One of the many positive developments for international brands — and for JD.com — is that ever-more sophisticated Chinese consumers are increasingly aware of the value and importance of quality goods. Beyond the widely reported safety scandals, Chinese people want high-quality, fashionable products. In China, well-known international brands are often associated with those traits.
The demand for imported products like baby clothes, handbags — even globally known toy brands — has never been higher. In China, people will pay a premium for products that they can trust, especially for children’s products in a country where most families still only have one child.
E-commerce has been a game changer. When I was growing up in the small city of Suqian, Jiangsu, it was unimaginable that we could buy sneakers from America or food from Europe. The younger generation growing up today doesn’t think twice about buying Adidas sneakers, Gap jeans or California wine from their iPhones.
This has been good news for all parties. Chinese consumers suddenly have many more options. As a result, domestic brands have had to improve their products or risk losing out. For international brands, the promise of the Chinese consumer market is beginning to be realized.
Yet the shift from shopping in dodgy stalls for goods of questionable provenance to buying on e-commerce Web sites has not eliminated all the problems. It’s true that e-commerce has left a clearer paper trail and the government has wisely plowed resources into tackling the scourge of knockoffs online. Nonetheless, determined counterfeiters continue to ensure that fake — and sometimes dangerous — goods keep making their way into the homes of Chinese families.
And not all companies in the Chinese e-commerce community are fully committed to authenticity. The addiction to the easy profits that come from sales of counterfeits has been hard to break.
While some in the industry believe that a complete shift away from counterfeits is too costly to accelerate, I’ve always believed that accepting the blight of substandard-quality products in our ecosystem is a recipe for long-term disaster.
This is why we have built an e-tail model where we hold the merchandise and why we have focused on a marketplace system that keeps the number of stores at a level that allows for strict oversight.
Accepting less would be bad for Chinese consumers, and bad for companies committed to innovation and product safety everywhere.

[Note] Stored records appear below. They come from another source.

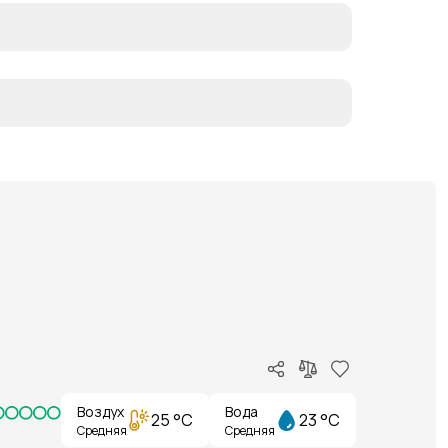
Воздух
Вода
25 °C
23 °C
Средняя
Средняя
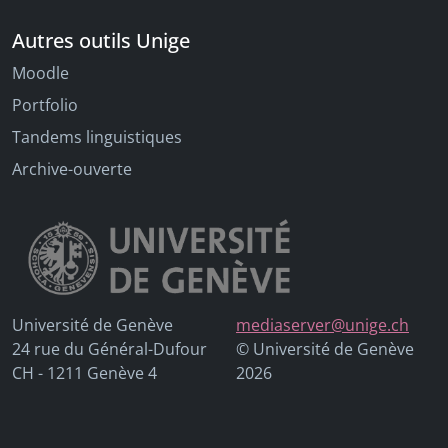
Autres outils Unige
Moodle
Portfolio
Tandems linguistiques
Archive-ouverte
Université de Genève
mediaserver@unige.ch
24 rue du Général-Dufour
© Université de Genève
CH - 1211 Genève 4
2026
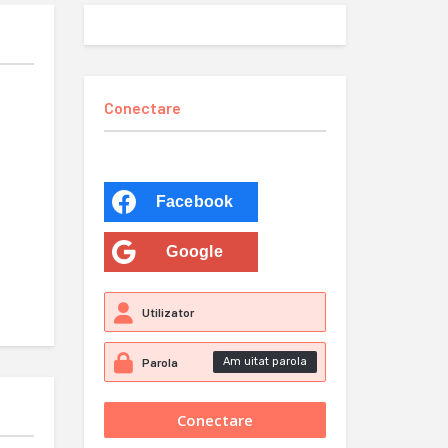
Conectare
Facebook
Google
Am uitat parola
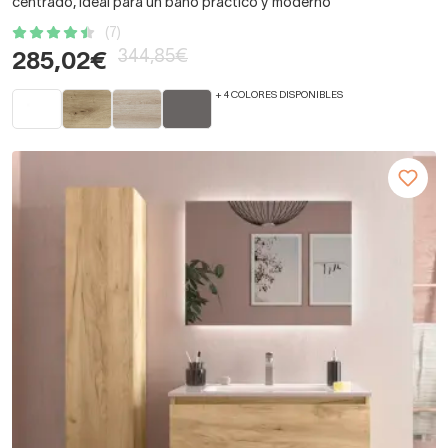
centrado, ideal para un baño práctico y moderno
(7)
344,85€
285,02€
+ 4 COLORES DISPONIBLES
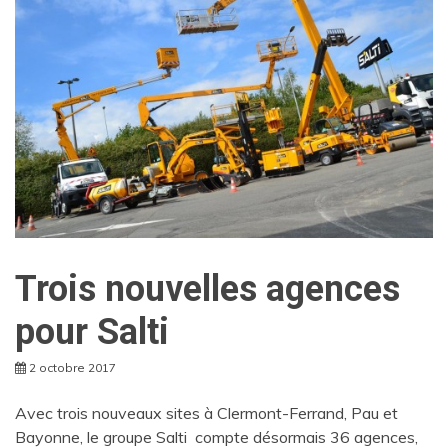
Trois nouvelles agences
pour Salti
2 octobre 2017
Avec trois nouveaux sites à Clermont-Ferrand, Pau et
Bayonne, le groupe Salti compte désormais 36 agences,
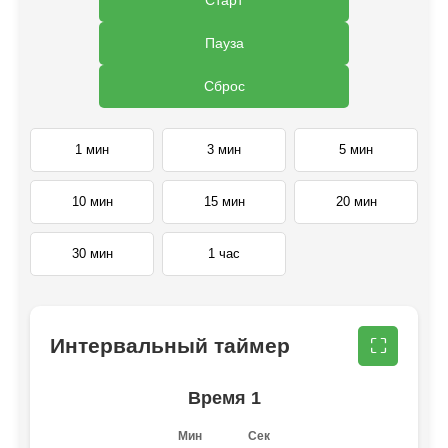
Пауза
Сброс
1 мин
3 мин
5 мин
10 мин
15 мин
20 мин
30 мин
1 час
Интервальный таймер
⛶
Время 1
Мин
Сек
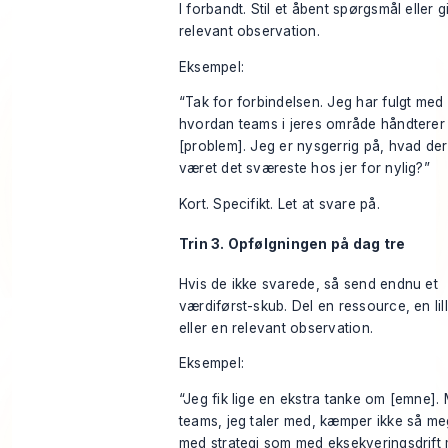
I forbandt. Stil et åbent spørgsmål eller g
relevant observation.
Eksempel:
“Tak for forbindelsen. Jeg har fulgt med 
hvordan teams i jeres område håndterer
[problem]. Jeg er nysgerrig på, hvad der
været det sværeste hos jer for nylig?”
Kort. Specifikt. Let at svare på.
Trin 3. Opfølgningen på dag tre
Hvis de ikke svarede, så send endnu et
værdiførst-skub. Del en ressource, en lil
eller en relevant observation.
Eksempel:
“Jeg fik lige en ekstra tanke om [emne]
teams, jeg taler med, kæmper ikke så me
med strategi som med eksekveringsdrift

Counterfeits undercut consumer confidence in product safety and quality. Parents want to know that the brands they are buying — from juice to crayons — offer the assurance that their products will help their children grow up safe and healthy. Equally, companies and individuals who spend time and effort to develop the best products want to know that their intellectual capital will be respected and protected.
The relationship between Chinese consumers and brands around the world faces an inflection point. Global producers and most Chinese consumers want the same thing: safe, authentic products. But skepticism persists on both sides about the quality of what e-commerce sites are selling.
Winning back the trust that has long been absent in the market will take significant time and effort. We know this well at JD.com. We have built our business on a foundation of authenticity, yet still get questions from skeptical consumers, who have become numb to the industry plague of counterfeits. With this kind of cynicism, even an occasional counterfeit or substandard product erodes the bonds of trust that we work so hard to build with consumers and suppliers.
Today, global brands and Chinese consumers can finally connect in ways that they have long sought. Yet this dream can only be realized if the people who link the two in modern China — those of us in e-commerce — are willing to do the hard work it takes to ensure every single product we sell is real.
Richard Liu is the founder and chief executive officer of JD.com, the largest e-tailer in China and Alibaba’s biggest competitor. JD.com completed an IPO in May 2014, selling 93.7 million shares at $19 and raising $1.78 billion. It trades under the symbol JD on the Nasdaq exchange.